> [Task directions]
Only the lines in the entries below from the line with "左： 前期　 右： 当期" to the line with "Autore: Scheuermeier P.", both included, belong in the answer, transcribed exactly and without pictures.

---------- Available records ----------

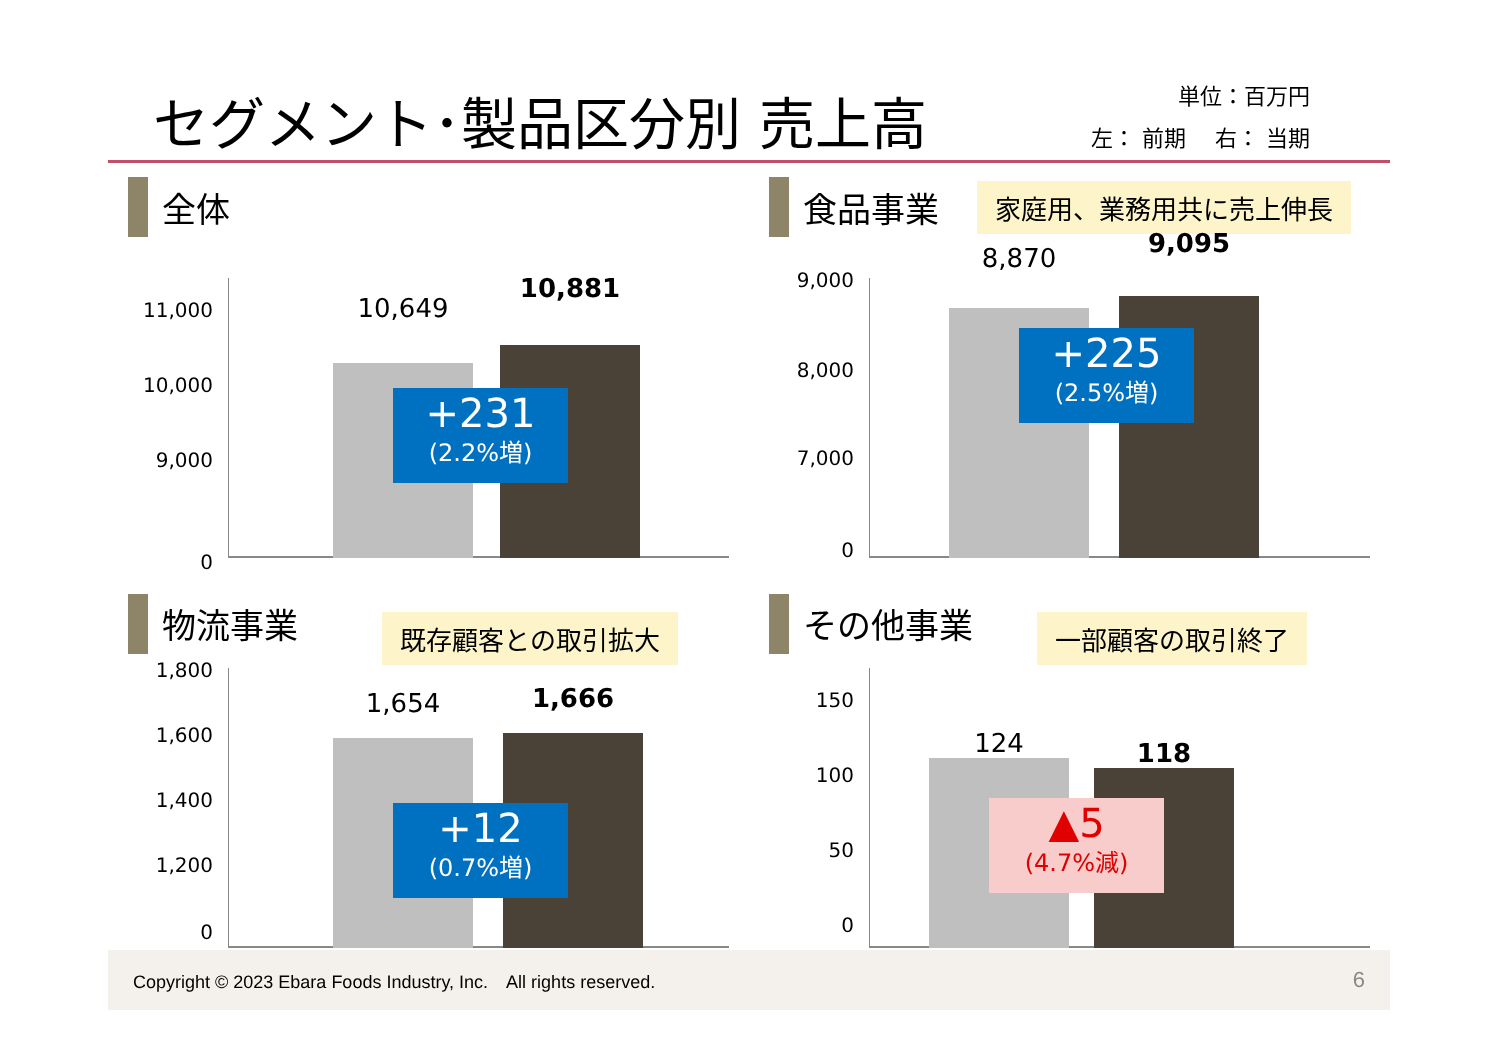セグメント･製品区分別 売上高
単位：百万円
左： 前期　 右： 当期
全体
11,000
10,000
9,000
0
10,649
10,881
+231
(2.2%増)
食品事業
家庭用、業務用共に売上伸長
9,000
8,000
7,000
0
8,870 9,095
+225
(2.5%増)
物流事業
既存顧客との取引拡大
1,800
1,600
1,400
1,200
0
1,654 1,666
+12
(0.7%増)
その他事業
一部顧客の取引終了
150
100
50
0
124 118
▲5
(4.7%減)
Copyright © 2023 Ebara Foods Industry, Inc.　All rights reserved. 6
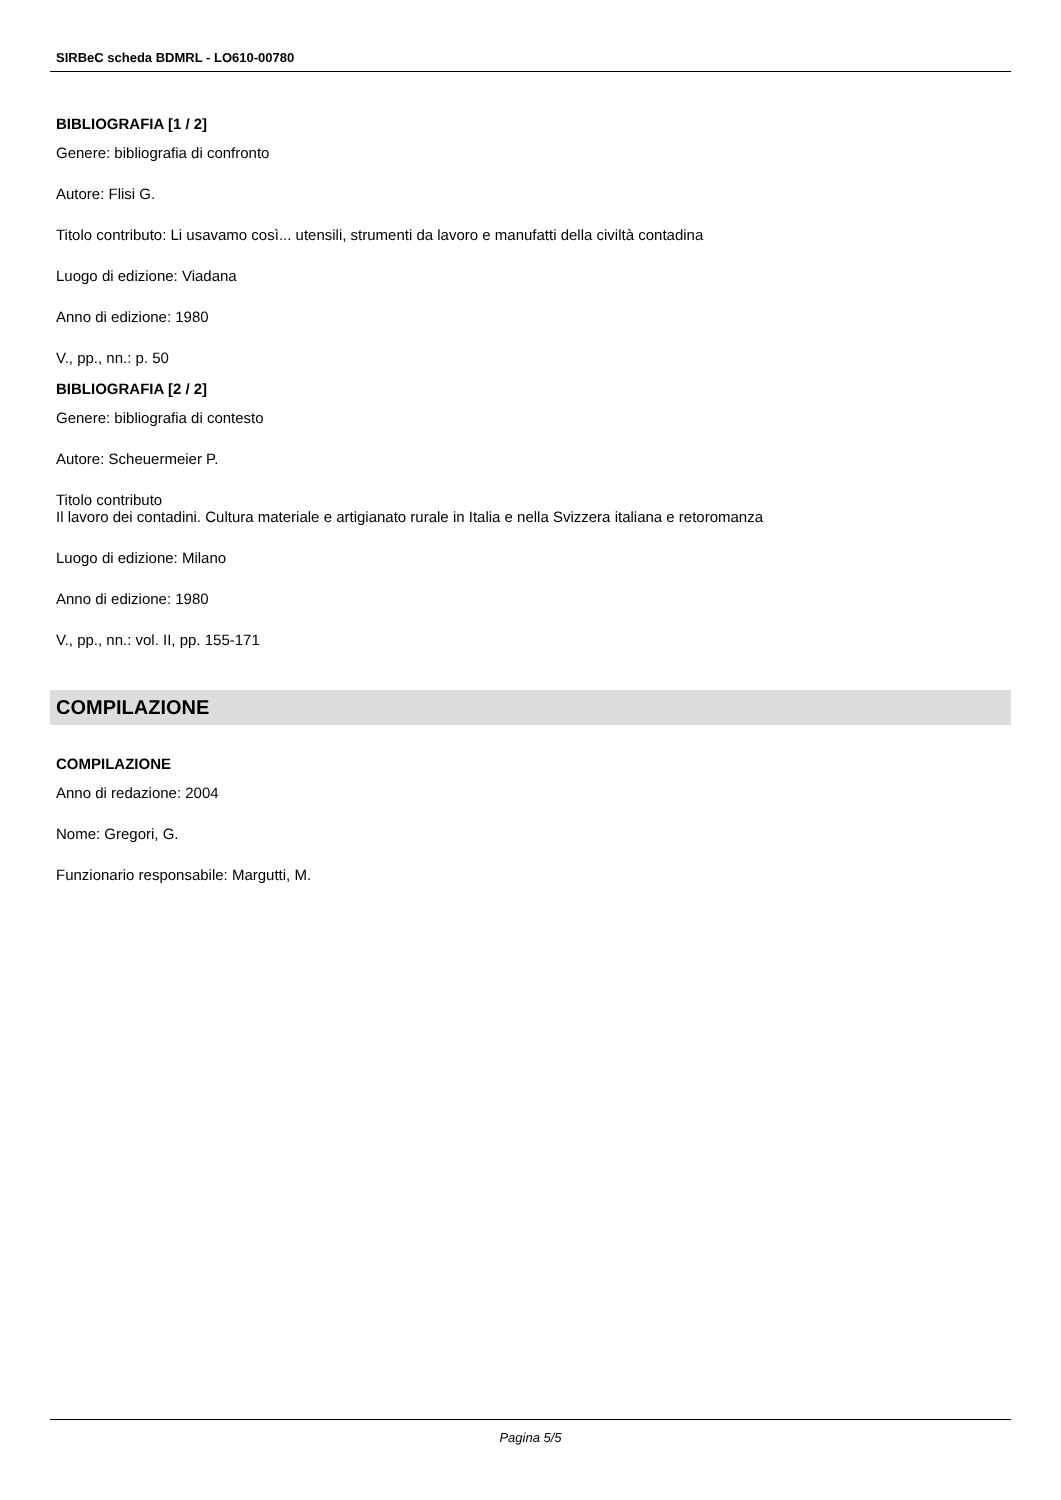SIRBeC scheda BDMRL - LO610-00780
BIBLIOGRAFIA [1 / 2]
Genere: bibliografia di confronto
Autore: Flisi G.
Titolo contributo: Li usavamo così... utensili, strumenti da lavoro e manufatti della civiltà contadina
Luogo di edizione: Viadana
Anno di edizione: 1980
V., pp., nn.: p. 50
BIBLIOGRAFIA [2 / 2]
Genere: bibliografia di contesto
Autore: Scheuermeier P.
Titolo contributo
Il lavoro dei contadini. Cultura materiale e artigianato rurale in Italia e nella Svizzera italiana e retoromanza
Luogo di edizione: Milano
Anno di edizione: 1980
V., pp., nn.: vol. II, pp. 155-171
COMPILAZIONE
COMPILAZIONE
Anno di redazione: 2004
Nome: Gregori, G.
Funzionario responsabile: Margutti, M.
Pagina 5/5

----------

> [Exercise answer]
左： 前期　 右： 当期
全体
11,000
10,000
9,000
0
10,649
10,881
+231
(2.2%増)
食品事業
家庭用、業務用共に売上伸長
9,000
8,000
7,000
0
8,870 9,095
+225
(2.5%増)
物流事業
既存顧客との取引拡大
1,800
1,600
1,400
1,200
0
1,654 1,666
+12
(0.7%増)
その他事業
一部顧客の取引終了
150
100
50
0
124 118
▲5
(4.7%減)
Copyright © 2023 Ebara Foods Industry, Inc.　All rights reserved. 6
SIRBeC scheda BDMRL - LO610-00780
BIBLIOGRAFIA [1 / 2]
Genere: bibliografia di confronto
Autore: Flisi G.
Titolo contributo: Li usavamo così... utensili, strumenti da lavoro e manufatti della civiltà contadina
Luogo di edizione: Viadana
Anno di edizione: 1980
V., pp., nn.: p. 50
BIBLIOGRAFIA [2 / 2]
Genere: bibliografia di contesto
Autore: Scheuermeier P.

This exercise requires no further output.